Only said JPEG image is stored in disk and sent in response to a request of the system to which the ALPR (1) is connected. The two IR images and the viewable image (the original ones) are immediately deleted. These images will exist physically in the PC's memory for only a couple of fractions of second. Therefore, it will not be possible, afterwards, to identify the occupants from this front image.
The images captured by the two cameras operating in the infra-red spectrum (IR1 (8) and IR2 (9)) are processed by the LPR (11) module in order to recognize the rear and front car license plates.
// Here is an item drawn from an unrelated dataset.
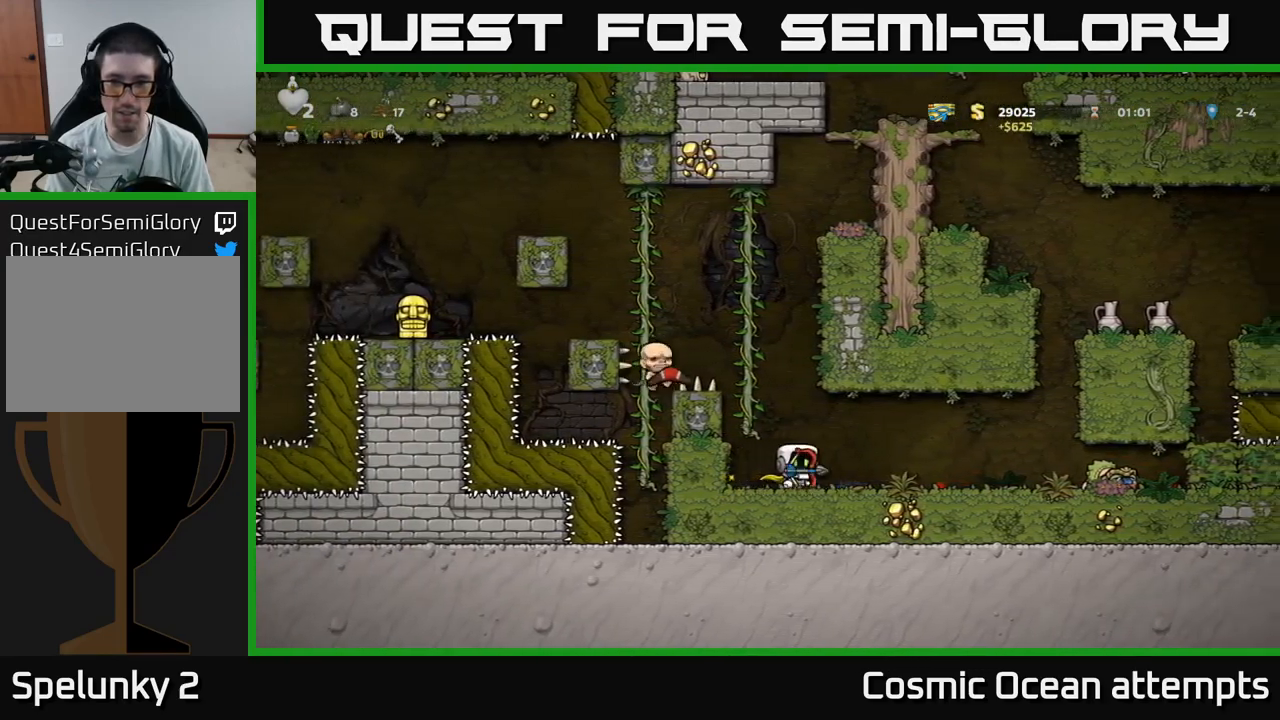
{"buttons": ["A", "DPAD_RIGHT"], "left_stick": "center", "right_stick": "center", "events": [[400, "A", "down"]]}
From these two photographs is extracted the specific part of the license plate, the said photographs being then associated to the image captured by the camera in the visible spectrum V (10) using the composition module (12). From the resulting photograph, and after the headers (18) have been associated, a JPEG-format photograph is generated to be sent through the technological infrastructure, which is comprised of the LMS (5) and TPMS (6) systems, and this in the case of an ALPR system (1) being integrated in the toll payment system.
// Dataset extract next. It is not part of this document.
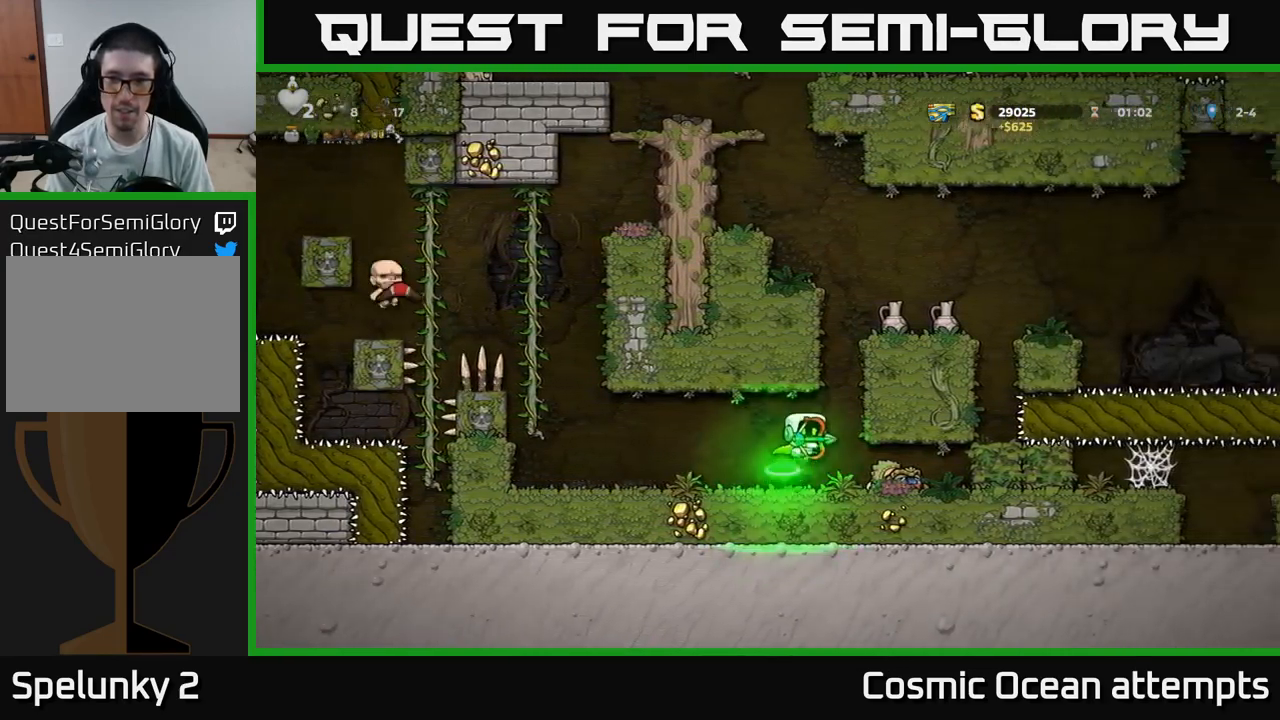
{"buttons": ["DPAD_RIGHT"], "left_stick": "center", "right_stick": "center", "events": [[300, "A", "up"]]}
The camera of the front module (15) is connected to one of the video acquisition card channels by a coaxial cable.
The rear module (14) is similar to the front module (15) described in the above paragraph.
The photos' acquisition is physically carried out in the same computer as the LMS (5) and these photographs will be used as an evidence of toll's non-payment.
As previously mentioned, the ALPR system (1) may be integrated into other systems requiring an automatic recognition of vehicles' license plates. This being an autonomous system, its security and the documents' security must be assessed in each specific context.
Proposed Security Model
The objective of defining a security model for the photographs, and the respective metainformation as generated by an ALPR system (1) is to establish a legal framework as regards the collection monitoring data being produced by these systems. Thus, it is considered a critical goal that the evidence produced by an ALPR system (1), i.e. photographs of the rear side of vehicles, can be used as an evidence within the scope of court settlement of potential disputes. The latter may be related to the toll's payment when arising from an undue passage in a Via Verde's lane, or to any other situation where the photograph that has been generated by an ALPR system (1) is used as evidence in disputes to be legally settled.
The security model considers two main scenarios:
In the first one, the ALPR system (1) is integrated into a private and secure network and, in this case, the authentication of the generated photographs is required only when they are redirected by the source entity to the legal sphere, in order to be used as documentary evidence.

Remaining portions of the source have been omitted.